- Opening Delimiter -

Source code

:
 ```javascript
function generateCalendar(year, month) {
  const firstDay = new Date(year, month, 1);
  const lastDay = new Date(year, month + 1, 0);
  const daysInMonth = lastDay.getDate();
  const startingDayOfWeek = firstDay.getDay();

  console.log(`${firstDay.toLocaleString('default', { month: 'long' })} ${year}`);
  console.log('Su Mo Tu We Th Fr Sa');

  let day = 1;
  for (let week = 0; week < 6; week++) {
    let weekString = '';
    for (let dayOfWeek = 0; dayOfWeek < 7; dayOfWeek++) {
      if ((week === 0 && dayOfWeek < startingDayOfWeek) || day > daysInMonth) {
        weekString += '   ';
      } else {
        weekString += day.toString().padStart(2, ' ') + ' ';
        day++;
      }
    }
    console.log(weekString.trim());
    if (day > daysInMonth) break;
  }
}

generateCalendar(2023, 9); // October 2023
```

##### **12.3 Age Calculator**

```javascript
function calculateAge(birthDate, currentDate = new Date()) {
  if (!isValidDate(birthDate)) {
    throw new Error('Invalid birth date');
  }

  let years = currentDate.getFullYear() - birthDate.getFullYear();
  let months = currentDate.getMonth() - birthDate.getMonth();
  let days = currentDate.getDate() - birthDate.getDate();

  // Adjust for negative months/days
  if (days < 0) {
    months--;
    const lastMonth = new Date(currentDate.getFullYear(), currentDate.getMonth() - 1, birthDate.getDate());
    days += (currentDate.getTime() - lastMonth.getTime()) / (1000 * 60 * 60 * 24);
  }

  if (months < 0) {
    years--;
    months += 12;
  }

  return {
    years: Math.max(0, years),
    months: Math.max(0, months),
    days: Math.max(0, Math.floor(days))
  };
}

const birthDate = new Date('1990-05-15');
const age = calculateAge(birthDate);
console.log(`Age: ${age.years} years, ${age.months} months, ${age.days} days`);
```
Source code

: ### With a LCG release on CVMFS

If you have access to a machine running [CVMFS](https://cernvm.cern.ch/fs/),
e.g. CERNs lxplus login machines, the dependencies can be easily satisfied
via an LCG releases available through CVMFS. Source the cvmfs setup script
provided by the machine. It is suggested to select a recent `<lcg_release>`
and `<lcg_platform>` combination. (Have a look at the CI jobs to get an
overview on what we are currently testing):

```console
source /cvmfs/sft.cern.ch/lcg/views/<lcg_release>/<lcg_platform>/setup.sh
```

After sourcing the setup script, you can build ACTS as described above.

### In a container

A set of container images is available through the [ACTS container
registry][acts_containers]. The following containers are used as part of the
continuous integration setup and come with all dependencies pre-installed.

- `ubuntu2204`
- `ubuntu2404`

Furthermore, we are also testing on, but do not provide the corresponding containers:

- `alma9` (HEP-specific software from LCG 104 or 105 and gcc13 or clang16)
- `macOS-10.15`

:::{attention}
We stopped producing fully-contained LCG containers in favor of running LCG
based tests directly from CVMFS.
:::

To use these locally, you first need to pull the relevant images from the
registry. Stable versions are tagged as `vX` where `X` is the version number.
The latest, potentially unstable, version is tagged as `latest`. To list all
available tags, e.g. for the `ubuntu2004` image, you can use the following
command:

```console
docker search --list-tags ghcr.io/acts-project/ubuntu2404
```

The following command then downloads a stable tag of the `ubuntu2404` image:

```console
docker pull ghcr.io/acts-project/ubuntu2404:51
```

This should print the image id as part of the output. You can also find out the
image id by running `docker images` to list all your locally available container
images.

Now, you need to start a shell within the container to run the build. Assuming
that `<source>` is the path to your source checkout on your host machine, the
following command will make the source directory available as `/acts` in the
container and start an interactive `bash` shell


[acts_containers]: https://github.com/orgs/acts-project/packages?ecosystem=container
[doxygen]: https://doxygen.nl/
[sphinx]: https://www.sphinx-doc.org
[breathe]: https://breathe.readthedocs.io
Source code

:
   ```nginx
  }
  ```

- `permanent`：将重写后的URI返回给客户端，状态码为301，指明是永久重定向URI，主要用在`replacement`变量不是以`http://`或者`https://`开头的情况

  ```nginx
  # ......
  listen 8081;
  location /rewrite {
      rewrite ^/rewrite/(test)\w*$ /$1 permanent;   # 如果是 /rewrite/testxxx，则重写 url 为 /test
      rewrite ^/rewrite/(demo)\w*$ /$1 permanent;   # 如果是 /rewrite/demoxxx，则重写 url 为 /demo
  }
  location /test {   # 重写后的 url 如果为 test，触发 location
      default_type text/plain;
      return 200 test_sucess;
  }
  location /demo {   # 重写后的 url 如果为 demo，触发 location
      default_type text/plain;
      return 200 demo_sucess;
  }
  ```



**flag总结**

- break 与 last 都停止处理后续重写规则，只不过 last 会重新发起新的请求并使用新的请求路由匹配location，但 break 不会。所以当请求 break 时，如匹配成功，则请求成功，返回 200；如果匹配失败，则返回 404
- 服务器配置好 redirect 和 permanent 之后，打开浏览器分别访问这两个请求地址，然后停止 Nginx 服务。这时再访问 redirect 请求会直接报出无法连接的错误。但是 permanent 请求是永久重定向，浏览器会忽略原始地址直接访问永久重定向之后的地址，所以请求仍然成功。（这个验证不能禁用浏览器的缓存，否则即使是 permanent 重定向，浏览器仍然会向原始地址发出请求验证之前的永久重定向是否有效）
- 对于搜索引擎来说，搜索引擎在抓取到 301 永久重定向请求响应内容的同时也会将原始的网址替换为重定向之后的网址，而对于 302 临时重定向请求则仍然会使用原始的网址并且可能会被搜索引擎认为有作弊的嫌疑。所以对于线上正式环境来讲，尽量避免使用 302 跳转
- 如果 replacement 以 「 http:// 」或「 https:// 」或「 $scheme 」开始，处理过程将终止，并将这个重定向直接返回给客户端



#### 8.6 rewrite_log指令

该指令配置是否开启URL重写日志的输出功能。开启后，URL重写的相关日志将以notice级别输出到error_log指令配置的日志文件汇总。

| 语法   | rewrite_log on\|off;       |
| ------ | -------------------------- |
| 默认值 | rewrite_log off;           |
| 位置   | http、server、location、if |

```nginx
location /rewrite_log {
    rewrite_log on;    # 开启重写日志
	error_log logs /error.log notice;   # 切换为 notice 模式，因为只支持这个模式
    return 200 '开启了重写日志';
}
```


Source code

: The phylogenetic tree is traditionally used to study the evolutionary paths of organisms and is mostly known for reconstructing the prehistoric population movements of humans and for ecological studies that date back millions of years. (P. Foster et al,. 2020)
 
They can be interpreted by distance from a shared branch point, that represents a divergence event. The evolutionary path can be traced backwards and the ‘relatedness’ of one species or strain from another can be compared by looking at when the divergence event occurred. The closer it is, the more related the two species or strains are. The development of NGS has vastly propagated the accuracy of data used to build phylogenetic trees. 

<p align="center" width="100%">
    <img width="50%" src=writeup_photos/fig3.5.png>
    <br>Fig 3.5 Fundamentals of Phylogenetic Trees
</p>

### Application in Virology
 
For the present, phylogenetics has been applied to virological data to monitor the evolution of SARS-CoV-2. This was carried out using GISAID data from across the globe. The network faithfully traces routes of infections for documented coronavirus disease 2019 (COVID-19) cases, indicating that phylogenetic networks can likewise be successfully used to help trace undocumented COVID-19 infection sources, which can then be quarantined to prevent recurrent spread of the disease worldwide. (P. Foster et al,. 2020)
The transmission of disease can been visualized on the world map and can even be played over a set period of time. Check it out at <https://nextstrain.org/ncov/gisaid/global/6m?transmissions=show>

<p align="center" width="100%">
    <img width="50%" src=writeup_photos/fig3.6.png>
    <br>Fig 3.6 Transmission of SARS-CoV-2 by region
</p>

- Closing Delimiter -

_Aim of the exercise_:
Check every line of the entries above for the word "tags" and report how many lines contain it, giving the number only.

_Exercise solution_:
2